Мама подтвердила потом, что слева от двери наверху висел портрет моей прабабки со стороны деда, как я теперь знаю, Александры Константиновны Яковлевой, урожденной Андреевич-Андреевской, помещицы хутора Булгарин Области Войска Донского. У нее в имении, по семейной легенде, висел в рамке документ о том, что ее предок, Андреевич, при дворе польского короля Жигмунта Августа получил дворянство. Вроде дата стояла, шестнадцатый век. По семейным преданиям, братья Андреевичи, запорожские казаки, служили у короля Жигмунта конюшими. И один из них остановил на скаку понесшего королевского коня, после чего ему и было даровано шляхетство, т. е. дворянство. Его потомок, Яков Максимович Андреевич, известен тем, что был декабристом, состоял членом тайного общества. Яков на каторге проявил себя как художник-любитель, и сохранился его портрет работы Н.  А. Бестужева, сделанный в Петровском заводе (позднейшая копия поступила в московский Музей частных коллекций). Яков Максимович Андреевич изображен с кистями в руке. Он содержался в Читинском остроге, затем в Петровском заводе. Его перевели на поселение в Верхнеудинск, когда он уже был безнадежно болен психически. Умер Яков Андреевич 39 лет от роду, просидев 14 лет.
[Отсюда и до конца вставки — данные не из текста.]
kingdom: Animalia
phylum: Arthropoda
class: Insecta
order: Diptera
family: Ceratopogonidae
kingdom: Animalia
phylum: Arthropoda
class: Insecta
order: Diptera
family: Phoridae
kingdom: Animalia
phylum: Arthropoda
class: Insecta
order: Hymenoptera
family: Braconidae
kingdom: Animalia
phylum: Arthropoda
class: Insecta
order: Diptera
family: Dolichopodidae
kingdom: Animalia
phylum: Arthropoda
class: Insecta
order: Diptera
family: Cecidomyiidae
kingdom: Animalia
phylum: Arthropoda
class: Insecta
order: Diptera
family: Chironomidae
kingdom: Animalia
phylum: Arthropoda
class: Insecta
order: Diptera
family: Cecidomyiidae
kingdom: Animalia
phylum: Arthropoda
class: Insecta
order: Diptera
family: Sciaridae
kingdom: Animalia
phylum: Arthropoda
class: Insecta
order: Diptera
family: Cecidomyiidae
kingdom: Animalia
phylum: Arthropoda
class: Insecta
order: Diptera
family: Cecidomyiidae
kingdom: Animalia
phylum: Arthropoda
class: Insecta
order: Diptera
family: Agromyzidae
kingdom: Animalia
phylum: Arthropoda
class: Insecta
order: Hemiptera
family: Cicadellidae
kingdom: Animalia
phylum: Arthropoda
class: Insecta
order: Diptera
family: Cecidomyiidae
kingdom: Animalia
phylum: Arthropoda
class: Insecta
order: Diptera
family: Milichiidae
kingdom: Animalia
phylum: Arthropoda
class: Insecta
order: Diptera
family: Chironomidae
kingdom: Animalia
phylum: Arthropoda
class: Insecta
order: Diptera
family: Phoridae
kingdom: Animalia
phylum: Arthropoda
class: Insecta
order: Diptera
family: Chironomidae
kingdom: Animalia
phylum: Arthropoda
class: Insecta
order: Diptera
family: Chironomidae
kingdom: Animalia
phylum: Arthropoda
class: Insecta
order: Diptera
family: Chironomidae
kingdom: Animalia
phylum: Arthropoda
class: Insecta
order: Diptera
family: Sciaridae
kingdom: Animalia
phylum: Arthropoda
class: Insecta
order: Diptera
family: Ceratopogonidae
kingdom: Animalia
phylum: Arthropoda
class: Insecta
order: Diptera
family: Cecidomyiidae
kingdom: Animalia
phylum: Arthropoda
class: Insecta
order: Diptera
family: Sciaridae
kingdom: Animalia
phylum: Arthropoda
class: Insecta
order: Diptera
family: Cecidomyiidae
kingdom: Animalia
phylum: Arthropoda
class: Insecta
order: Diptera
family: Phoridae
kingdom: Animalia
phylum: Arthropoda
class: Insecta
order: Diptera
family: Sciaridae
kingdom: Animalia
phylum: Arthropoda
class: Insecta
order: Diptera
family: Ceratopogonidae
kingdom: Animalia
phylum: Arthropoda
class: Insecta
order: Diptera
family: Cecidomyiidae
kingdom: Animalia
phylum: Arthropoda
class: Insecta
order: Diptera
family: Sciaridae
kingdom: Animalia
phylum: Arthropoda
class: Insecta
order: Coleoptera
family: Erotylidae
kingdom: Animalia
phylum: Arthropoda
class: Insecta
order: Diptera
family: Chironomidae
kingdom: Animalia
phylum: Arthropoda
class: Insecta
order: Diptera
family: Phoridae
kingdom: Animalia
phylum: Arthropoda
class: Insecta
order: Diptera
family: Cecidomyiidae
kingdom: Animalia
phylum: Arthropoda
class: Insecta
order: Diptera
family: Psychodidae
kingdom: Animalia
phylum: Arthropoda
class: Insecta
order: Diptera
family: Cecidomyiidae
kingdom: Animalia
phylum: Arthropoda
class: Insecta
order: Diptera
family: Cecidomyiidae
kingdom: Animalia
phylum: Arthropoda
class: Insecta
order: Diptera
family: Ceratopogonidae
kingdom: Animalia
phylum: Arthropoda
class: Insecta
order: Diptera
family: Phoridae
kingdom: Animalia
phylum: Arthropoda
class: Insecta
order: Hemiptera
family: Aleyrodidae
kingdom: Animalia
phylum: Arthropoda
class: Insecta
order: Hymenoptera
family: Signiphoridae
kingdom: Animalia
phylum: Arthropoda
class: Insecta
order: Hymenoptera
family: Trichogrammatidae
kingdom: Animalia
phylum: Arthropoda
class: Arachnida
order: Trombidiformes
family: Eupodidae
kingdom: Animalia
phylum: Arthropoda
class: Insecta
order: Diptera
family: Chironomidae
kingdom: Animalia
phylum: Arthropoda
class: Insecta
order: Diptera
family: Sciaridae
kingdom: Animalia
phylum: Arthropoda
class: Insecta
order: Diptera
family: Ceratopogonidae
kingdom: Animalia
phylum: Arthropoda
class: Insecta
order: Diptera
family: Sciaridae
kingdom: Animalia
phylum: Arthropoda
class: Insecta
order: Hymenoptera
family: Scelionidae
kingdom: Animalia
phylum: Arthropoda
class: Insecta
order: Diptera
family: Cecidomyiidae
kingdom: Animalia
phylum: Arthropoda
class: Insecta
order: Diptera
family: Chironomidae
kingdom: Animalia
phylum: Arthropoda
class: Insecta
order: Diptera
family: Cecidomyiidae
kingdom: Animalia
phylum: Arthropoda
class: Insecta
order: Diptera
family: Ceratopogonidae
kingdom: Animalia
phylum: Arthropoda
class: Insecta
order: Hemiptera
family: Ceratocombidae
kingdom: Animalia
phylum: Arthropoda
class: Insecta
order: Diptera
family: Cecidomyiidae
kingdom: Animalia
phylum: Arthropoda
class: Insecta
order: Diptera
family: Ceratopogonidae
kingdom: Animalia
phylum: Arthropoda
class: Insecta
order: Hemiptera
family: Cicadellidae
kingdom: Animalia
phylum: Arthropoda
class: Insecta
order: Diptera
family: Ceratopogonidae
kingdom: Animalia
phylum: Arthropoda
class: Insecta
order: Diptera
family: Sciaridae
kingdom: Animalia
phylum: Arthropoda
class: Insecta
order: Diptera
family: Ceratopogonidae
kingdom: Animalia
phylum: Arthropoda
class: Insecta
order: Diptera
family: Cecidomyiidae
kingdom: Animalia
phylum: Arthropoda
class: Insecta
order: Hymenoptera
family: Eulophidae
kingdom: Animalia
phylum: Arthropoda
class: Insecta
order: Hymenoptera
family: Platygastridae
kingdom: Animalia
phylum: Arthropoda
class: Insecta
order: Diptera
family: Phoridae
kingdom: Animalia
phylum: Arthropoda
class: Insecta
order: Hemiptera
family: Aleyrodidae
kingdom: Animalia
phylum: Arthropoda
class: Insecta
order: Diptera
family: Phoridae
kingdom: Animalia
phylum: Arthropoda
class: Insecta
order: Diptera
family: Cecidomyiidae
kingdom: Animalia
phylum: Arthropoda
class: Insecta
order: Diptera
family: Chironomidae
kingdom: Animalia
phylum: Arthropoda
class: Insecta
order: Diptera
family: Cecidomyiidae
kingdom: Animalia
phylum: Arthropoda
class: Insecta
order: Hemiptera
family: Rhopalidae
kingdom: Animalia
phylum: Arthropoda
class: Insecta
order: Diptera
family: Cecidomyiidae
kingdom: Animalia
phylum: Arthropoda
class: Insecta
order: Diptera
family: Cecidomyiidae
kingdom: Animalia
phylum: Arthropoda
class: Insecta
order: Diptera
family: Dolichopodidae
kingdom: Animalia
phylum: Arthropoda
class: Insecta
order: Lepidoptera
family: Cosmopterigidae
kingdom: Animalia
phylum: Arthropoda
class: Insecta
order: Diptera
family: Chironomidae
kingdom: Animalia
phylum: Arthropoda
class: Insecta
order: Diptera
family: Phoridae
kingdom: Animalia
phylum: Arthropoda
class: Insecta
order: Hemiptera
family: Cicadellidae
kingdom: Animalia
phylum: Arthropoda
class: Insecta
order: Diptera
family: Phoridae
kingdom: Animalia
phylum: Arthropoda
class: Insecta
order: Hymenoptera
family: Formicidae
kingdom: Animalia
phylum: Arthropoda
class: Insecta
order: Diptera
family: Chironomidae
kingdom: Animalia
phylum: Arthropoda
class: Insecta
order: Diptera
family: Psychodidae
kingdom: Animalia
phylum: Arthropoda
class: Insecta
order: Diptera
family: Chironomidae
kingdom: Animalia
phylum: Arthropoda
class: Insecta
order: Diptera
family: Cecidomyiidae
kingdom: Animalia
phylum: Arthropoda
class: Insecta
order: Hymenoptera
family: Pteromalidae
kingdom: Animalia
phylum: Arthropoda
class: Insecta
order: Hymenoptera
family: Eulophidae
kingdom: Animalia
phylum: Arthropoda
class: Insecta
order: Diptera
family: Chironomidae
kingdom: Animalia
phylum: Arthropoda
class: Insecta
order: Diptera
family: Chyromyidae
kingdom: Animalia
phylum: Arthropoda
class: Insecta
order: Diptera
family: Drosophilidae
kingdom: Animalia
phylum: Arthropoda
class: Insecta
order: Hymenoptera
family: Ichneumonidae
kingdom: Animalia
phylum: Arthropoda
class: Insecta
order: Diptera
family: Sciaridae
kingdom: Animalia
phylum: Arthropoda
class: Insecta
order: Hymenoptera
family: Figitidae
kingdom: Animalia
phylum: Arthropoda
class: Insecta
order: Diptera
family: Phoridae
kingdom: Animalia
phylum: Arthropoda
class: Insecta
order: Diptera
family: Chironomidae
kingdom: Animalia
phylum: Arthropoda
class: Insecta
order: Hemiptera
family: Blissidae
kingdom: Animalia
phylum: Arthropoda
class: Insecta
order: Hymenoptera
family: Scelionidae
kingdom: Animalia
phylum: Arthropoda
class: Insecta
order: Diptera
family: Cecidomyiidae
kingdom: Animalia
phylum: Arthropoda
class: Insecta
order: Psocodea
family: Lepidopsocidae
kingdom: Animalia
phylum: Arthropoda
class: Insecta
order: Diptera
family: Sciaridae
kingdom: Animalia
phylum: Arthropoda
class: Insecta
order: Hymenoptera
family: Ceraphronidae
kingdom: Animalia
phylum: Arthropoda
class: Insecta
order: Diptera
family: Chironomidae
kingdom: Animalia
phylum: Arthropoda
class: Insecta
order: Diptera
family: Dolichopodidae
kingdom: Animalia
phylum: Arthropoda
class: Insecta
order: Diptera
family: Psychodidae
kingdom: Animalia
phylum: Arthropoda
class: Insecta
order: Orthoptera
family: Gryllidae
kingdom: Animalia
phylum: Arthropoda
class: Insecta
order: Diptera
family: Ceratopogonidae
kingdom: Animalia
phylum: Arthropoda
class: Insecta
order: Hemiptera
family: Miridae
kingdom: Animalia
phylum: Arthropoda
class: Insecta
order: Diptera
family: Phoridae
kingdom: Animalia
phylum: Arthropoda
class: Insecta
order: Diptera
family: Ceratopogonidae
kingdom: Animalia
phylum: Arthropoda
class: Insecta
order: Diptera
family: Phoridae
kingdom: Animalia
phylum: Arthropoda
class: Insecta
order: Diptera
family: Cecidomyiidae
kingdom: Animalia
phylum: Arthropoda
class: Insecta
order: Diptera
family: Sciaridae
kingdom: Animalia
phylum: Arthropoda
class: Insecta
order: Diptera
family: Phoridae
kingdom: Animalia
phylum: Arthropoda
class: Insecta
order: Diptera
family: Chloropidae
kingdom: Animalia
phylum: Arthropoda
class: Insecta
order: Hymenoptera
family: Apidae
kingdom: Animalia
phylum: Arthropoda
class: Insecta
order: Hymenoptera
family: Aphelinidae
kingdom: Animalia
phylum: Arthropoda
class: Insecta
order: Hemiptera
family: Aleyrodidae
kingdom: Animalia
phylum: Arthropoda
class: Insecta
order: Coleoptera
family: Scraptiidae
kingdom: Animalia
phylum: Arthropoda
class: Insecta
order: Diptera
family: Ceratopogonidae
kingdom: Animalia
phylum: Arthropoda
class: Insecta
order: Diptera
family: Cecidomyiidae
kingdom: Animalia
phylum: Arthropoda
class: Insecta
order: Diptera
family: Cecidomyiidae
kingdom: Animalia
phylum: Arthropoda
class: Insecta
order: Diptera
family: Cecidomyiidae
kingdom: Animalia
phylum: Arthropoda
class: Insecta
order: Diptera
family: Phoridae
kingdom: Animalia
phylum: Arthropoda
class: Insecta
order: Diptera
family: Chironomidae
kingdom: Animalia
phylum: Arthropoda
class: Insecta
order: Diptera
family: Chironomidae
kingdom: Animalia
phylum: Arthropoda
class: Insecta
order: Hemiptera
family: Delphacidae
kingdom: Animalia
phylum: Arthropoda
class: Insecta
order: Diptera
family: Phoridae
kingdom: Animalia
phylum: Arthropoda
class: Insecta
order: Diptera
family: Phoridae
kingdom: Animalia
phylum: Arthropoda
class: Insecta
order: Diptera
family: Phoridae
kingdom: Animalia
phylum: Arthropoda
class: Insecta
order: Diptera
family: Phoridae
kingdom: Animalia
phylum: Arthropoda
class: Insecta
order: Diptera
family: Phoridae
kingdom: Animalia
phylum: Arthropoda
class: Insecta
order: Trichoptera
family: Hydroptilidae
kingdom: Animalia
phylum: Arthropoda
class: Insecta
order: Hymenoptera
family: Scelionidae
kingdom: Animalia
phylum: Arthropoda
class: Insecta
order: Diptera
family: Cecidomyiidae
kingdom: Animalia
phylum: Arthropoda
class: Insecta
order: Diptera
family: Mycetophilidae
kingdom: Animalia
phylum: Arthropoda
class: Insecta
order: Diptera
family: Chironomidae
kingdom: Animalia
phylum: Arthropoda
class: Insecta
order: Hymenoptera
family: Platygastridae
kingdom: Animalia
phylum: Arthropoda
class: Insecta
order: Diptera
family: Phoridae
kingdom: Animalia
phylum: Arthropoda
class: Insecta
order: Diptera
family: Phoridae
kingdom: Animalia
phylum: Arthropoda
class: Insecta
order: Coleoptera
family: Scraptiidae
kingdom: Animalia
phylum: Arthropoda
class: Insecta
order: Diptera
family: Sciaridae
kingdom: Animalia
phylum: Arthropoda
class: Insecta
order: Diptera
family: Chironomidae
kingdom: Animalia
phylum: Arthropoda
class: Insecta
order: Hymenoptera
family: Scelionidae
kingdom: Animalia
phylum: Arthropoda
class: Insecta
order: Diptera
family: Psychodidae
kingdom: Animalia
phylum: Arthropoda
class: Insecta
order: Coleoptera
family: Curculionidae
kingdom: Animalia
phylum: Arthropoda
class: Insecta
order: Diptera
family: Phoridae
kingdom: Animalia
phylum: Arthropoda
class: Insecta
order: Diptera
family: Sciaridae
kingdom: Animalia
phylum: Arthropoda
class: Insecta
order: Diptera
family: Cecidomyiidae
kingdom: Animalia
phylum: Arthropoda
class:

Второй Андреевич, Гордей, был арестован по подозрению в участии в тайном обществе, содержался в Петропавловской крепости, но был освобожден.

* * *

Портрет Александры Константиновны над дверью нашей квартиры принадлежал кисти Валентина Александровича Яковлева, художника из группы «Московский салон» – он приходился двоюродным братом моему дедушке, Николаю Феофановичу Яковлеву.

Валентин умер молодым в 1919 году. Сейчас работы В.  А. Яковлева хранятся в Воронежском и Омском музеях. Недавно была выставка в галерее «Элизиум», куда собрали немногие уцелевшие живописные вещи Валентина Яковлева. У нас сохранилась только картина «Амур и Психея», живопись маслом на картоне. Я под ней выросла, это единственное, не считая полки книг, что осталось у нас от дедушки Коли. Став профессором, он собирал редкие книги, первоиздания Пушкина, например. Все это исчезло.

Моя бабушка вышла замуж за моего дедушку юной, да и дед был совсем молодой, он окончил университет, когда у него уже родились две дочери.

Баба Шура, моя пробабка, жила на Остоженке, в Лопухинском переулке, в особняке с садом. Когда ее сын Коля привел молодую жену Валю в свой дом, где по барскому обычаю на сундуке в сенях спала прислуга, то не привыкшая к таким нравам юная большевичка Валентина вообще несколько дней безвылазно сидела на своей половине от неловкости – поскольку первое, с чем она столкнулась на новом месте, это был казачок, слуга, который, в темной прихожей соскочив с сундука как нечистая сила, стремглав бросился ей в ноги: как потом выяснилось, стаскивать ботинки.